Enjeux sociétaux

Lecture : Le destin de l'Europe par Ivan Krastev

Tribune Fonda N°239 - Les dynamiques de l'engagement - Septembre 2018
Patrick Boulte
Patrick Boulte
Ivan Krastev évoque les défis contemporains de la construction européenne et en explore trois paradoxes. Une analyse fine qui rappelle également les capacités de rebond de l’Europe.
Lecture : Le destin de l'Europe par Ivan Krastev

Publié initialement aux États-Unis sous le titre After Europe, Le Destin de l’Europe dresse un inventaire des fragilités et des incertitudes de la construction européenne, qui sont aussi celles de la démocratie elle-même, confrontée aux défis de l’immigration et du consumérisme.

Se demandant si l’Europe est condamnée à se désagréger, Ivan Krastev en évoque trois paradoxes. Le premier est  le paradoxe centre-européen. Citoyen bulgare, il connaît bien la situation qui prévaut en Europe centrale et les raisons de son animosité à l’égard des Européens de l’Ouest.
 
Il rappelle que les ressortissants de ces pays – qui ont subi une hémorragie démographique de compétences et de capacités, avant et après la chute du mur –, nourrissent des frustrations à l’égard de leurs homologues de l’Ouest, qui leur demandent un effort humanitaire, alors qu’ils sont en moyenne plus riches qu’eux. Pour eux, le paradoxe de la démocratie libérale, c’est que les citoyens sont, en effet, plus libres, mais qu’ils se sentent impuissants à renverser leur situation, ce qui ne dépend, en définitive, que d’eux-mêmes.
 
Le second paradoxe est le paradoxe ouest-européen : les jeunes sont réactifs, mais renâclent devant la nécessité d’avoir à élaborer des programmes politiques.

L’exemple en est l’attitude des jeunes devant l’hypothèse du Brexit. Largement favorables au « remain », à la libre circulation, ils ont été incapables de construire un mouvement politique fait de propositions.

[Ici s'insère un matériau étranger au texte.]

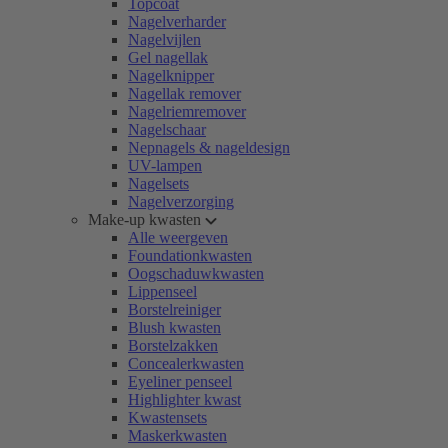
Topcoat
Nagelverharder
Nagelvijlen
Gel nagellak
Nagelknipper
Nagellak remover
Nagelriemremover
Nagelschaar
Nepnagels & nageldesign
UV-lampen
Nagelsets
Nagelverzorging
Make-up kwasten
Alle weergeven
Foundationkwasten
Oogschaduwkwasten
Lippenseel
Borstelreiniger
Blush kwasten
Borstelzakken
Concealerkwasten
Eyeliner penseel
Highlighter kwast
Kwastensets
Maskerkwasten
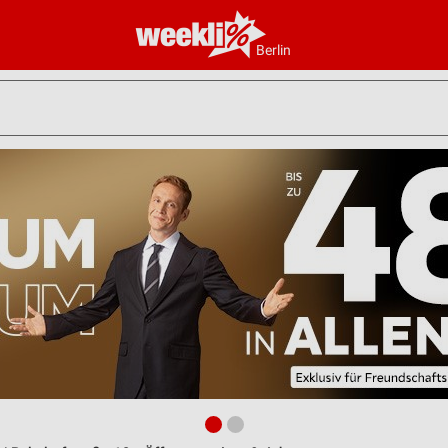
Berlin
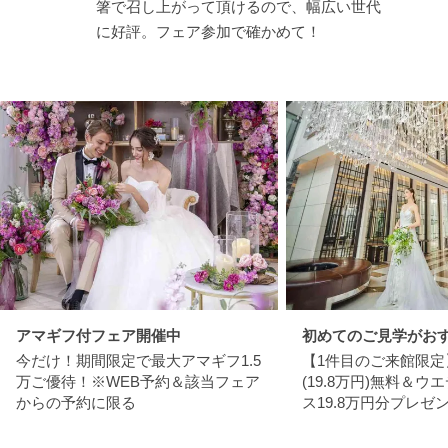
箸で召し上がって頂けるので、幅広い世代
に好評。フェア参加で確かめて！
アマギフ付フェア開催中
初めてのご見学がお
今だけ！期間限定で最大アマギフ1.5
【1件目のご来館限定
万ご優待！※WEB予約＆該当フェア
(19.8万円)無料＆
からの予約に限る
ス19.8万円分プレゼ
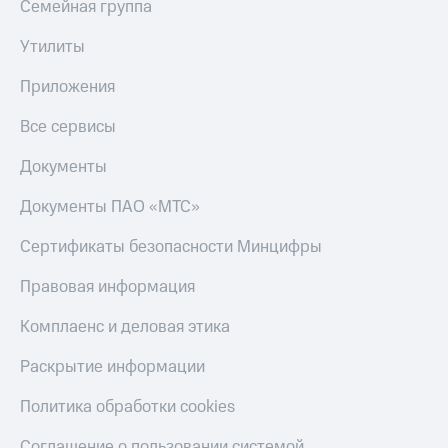
Семейная группа
Утилиты
Приложения
Все сервисы
Документы
Документы ПАО «МТС»
Сертификаты безопасности Минцифры
Правовая информация
Комплаенс и деловая этика
Раскрытие информации
Политика обработки cookies
Соглашение о пользовании системой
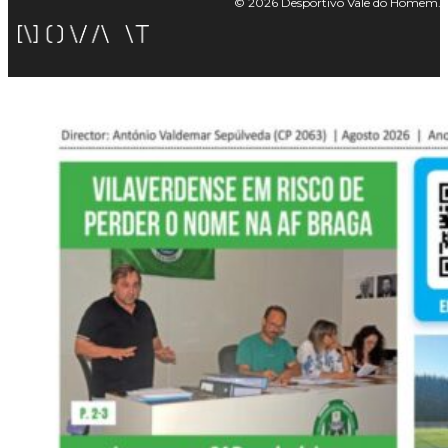
© 2026 Desportivo Vale do Homem. Tod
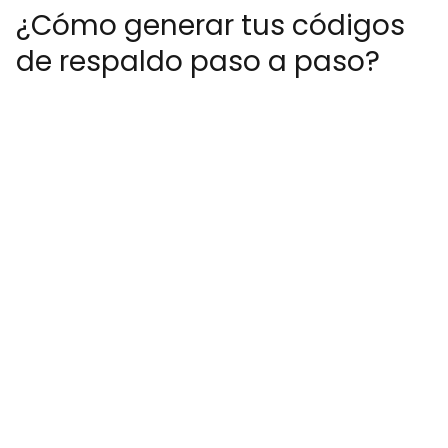
¿Cómo generar tus códigos
de respaldo paso a paso?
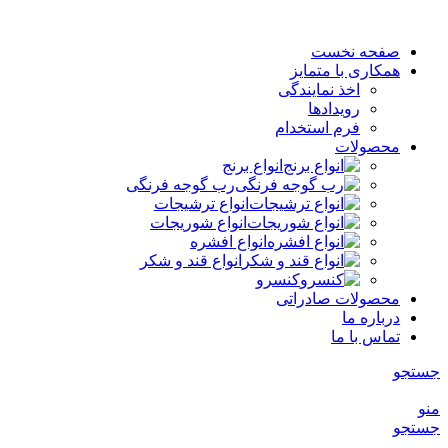
صفحه نخست
همکاری با متمایز
اخذ نمایندگی
رویدادها
فرم استخدام
محصولات
انواع برنج
رب گوجه فرنگی
انواع ترشیجات
انواع شوریجات
انواع افشره
انواع قند و شکر
کنسرو
محصولات صادراتی
درباره ما
تماس با ما
جستجو
منو
جستجو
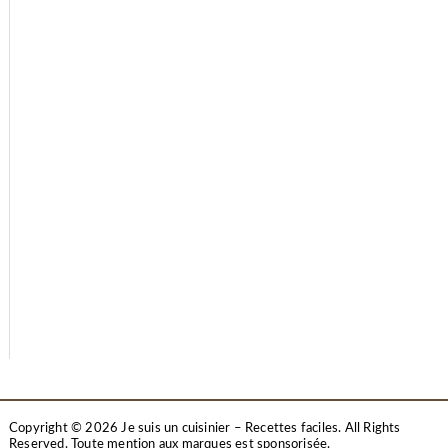
Copyright © 2026 Je suis un cuisinier – Recettes faciles. All Rights
Reserved.
Toute mention aux marques est sponsorisée.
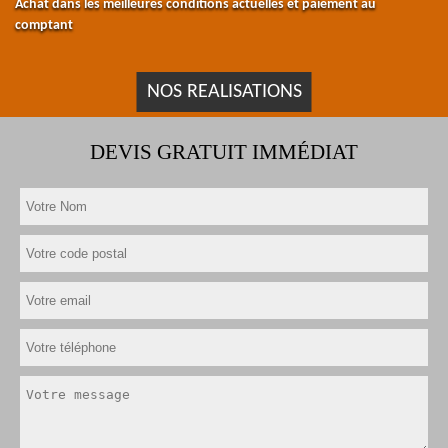
Achat dans les meilleures conditions actuelles et paiement au
comptant
NOS REALISATIONS
DEVIS GRATUIT IMMÉDIAT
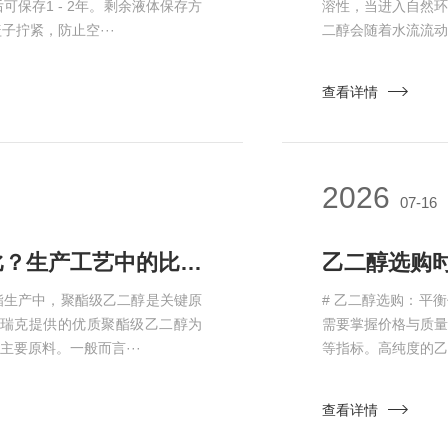
保存1 - 2年。剩余液体保存方
溶性，当进入自然
拧紧，防止空···
二醇会随着水流流动
查看详情
2026
07-16
聚酯级乙二醇与其他聚酯原料的配比？生产工艺中的比例控制
乙二醇选购时
酯生产中，聚酯级乙二醇是关键原
# 乙二醇选购：平
瑞克提供的优质聚酯级乙二醇为
需要掌握价格与质
要原料。一般而言···
等指标。高纯度的乙
查看详情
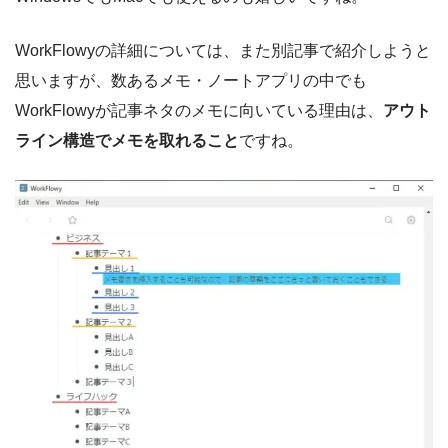
WorkFlowyの詳細については、また別記事で紹介しようと
思いますが、数あるメモ・ノートアプリの中でも
WorkFlowyが記事ネタのメモに向いている理由は、
アウト
ライン構造でメモを取れること
ですね。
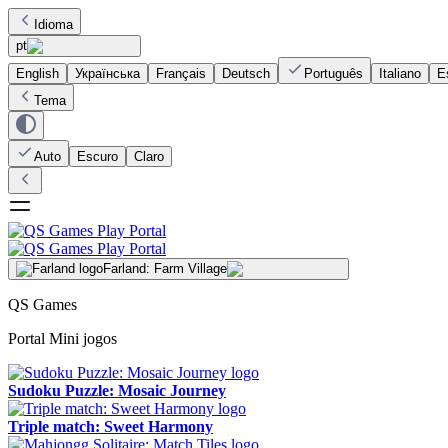
Idioma
pt
English
Українська
Français
Deutsch
Português
Italiano
E
Tema
Auto
Escuro
Claro
Farland: Farm Village
QS Games
Portal Mini jogos
Sudoku Puzzle: Mosaic Journey
Triple match: Sweet Harmony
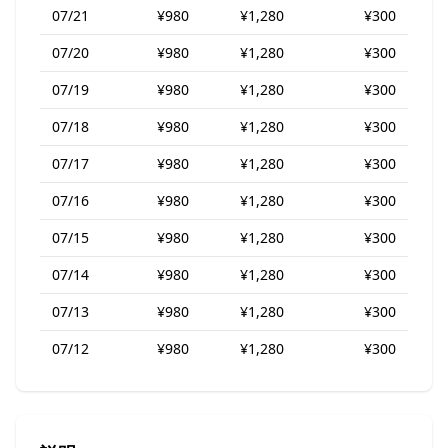
07/21
¥980
¥1,280
¥300
07/20
¥980
¥1,280
¥300
07/19
¥980
¥1,280
¥300
07/18
¥980
¥1,280
¥300
07/17
¥980
¥1,280
¥300
07/16
¥980
¥1,280
¥300
07/15
¥980
¥1,280
¥300
07/14
¥980
¥1,280
¥300
07/13
¥980
¥1,280
¥300
07/12
¥980
¥1,280
¥300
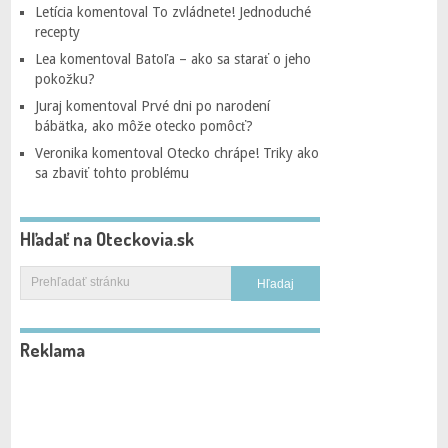
Letícia
komentoval
To zvládnete! Jednoduché
recepty
Lea
komentoval
Batoľa – ako sa starať o jeho
pokožku?
Juraj
komentoval
Prvé dni po narodení
bábätka, ako môže otecko pomôcť?
Veronika
komentoval
Otecko chrápe! Triky ako
sa zbaviť tohto problému
Hľadať na Oteckovia.sk
Reklama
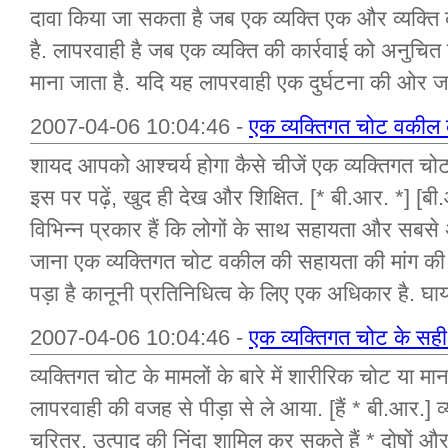
दावा किया जा सकता है जब एक व्यक्ति एक और व्यक्ति 
है. लापरवाही है जब एक व्यक्ति की कार्रवाई को अनुचित 
माना जाता है. यदि यह लापरवाही एक दुर्घटना की ओर ज
2007-04-06 10:04:46 -
एक व्यक्तिगत चोट वकील के 
शायद आपको आश्चर्य होगा कैसे चीजें एक व्यक्तिगत च
इस पर पढ़ें, खुद ही देख और शिक्षित. [* बी.आर. *] [बी
विभिन्न प्रकार हैं कि लोगों के साथ सहायता और सबसे अ
जाना एक व्यक्तिगत चोट वकील की सहायता की मांग की ह
पड़ा है कानूनी प्रतिनिधित्व के लिए एक अधिकार है. घा
2007-04-06 10:04:46 -
एक व्यक्तिगत चोट के सही 
व्यक्तिगत चोट के मामलों के बारे में शारीरिक चोट या म
लापरवाही की वजह से पीड़ा से ले आया. [हैं * बी.आर.] व
चरित्र, उत्पाद की निंदा शामिल कर सकते हैं * दोषों 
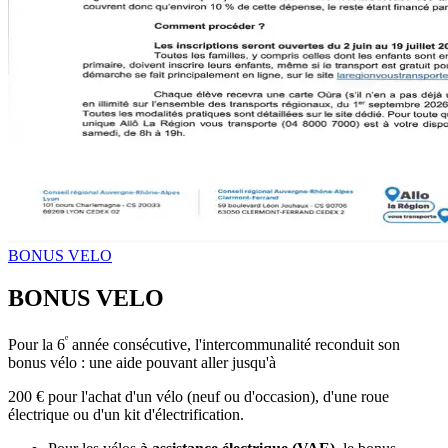
BONUS VELO
BONUS VELO
ᵉ
Pour la 6
année consécutive, l'intercommunalité reconduit son
bonus vélo : une aide pouvant aller jusqu'à
200 € pour l'achat d'un vélo (neuf ou d'occasion), d'une roue
électrique ou d'un kit d'électrification.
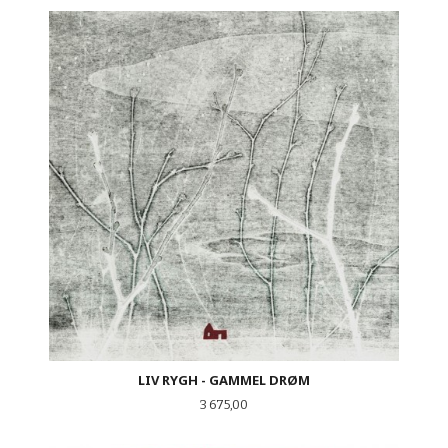
LIV RYGH - GAMMEL DRØM
Pris
3 675,00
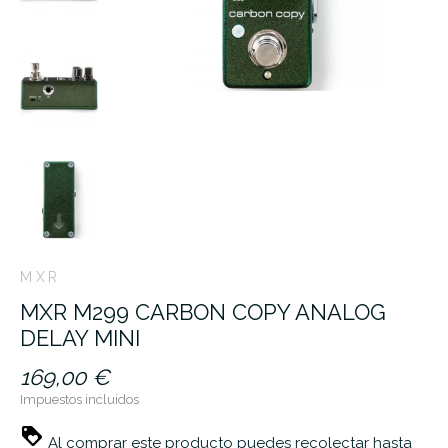
MXR
MXR M299 CARBON COPY ANALOG
DELAY MINI
169,00 €
Impuestos incluidos
Al comprar este producto puedes recolectar hasta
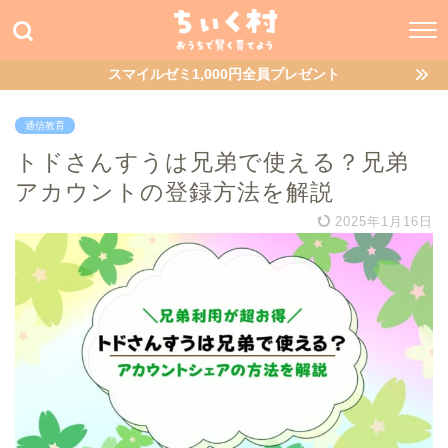
スマイルゼミ1,000円全員プレゼント
通信教育
トドさんすうは兄弟で使える？兄弟
アカウントの登録方法を解説
2025年1月16日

Ils sont pour une démocratie sans représentation, or il se trouve que « l’idée de démocratie sans représentation rend pratiquement impossible toute discussion sérieuse sur l’avenir de la construction européenne ».

Le troisième paradoxe est celui dit de Bruxelles : « Si l’Europe est en crise, c’est surtout parce que la vision méritocratique de la société l’est aussi. » La situation est préoccupante, tant les facteurs de dissociation sont puissants.
 
À commencer par la crise migratoire dont l’impact sur les opinions a sans doute été sous-estimé et qui conduit à prendre des mesures qui vont directement à l’encontre des postulats du libéralisme et de la libre circulation des marchandises, des biens et des personnes, pourtant au cœur de l’identité européenne.

De plus, les opinions sont méfiantes à l’égard des dirigeants confrontés à la complexité des politiques à mettre en œuvre, à la nécessité de prendre en compte les contraintes et les défis de la mondialisation, à rendre possible l’impossible, alors que « les citoyens sont avant tout des consommateurs qui considèrent leurs gouvernants comme des serveurs de restaurant dont il est attendu qu’ils obtempèrent prestement aux désirs exprimés ».

Ce livre, tout en finesse d’analyse, ne pousse, en conclusion, ni au désespoir, ni aux préconisations radicales. Fondant son optimisme sur la résilience dont a fait preuve, jusqu’ici, l’Union européenne, il estime que ses chances de survie sont dans l’esprit de compromis et la volonté de conciliation dont sauront faire preuve ses dirigeants, envers et contre tout.
 


Ivan Krastev, Le Destin de l’Europe. Paru en octobre 2017, aux éditions Premier Parallèle. Traduit de l’anglais par Frédéric Joly. 160 pages.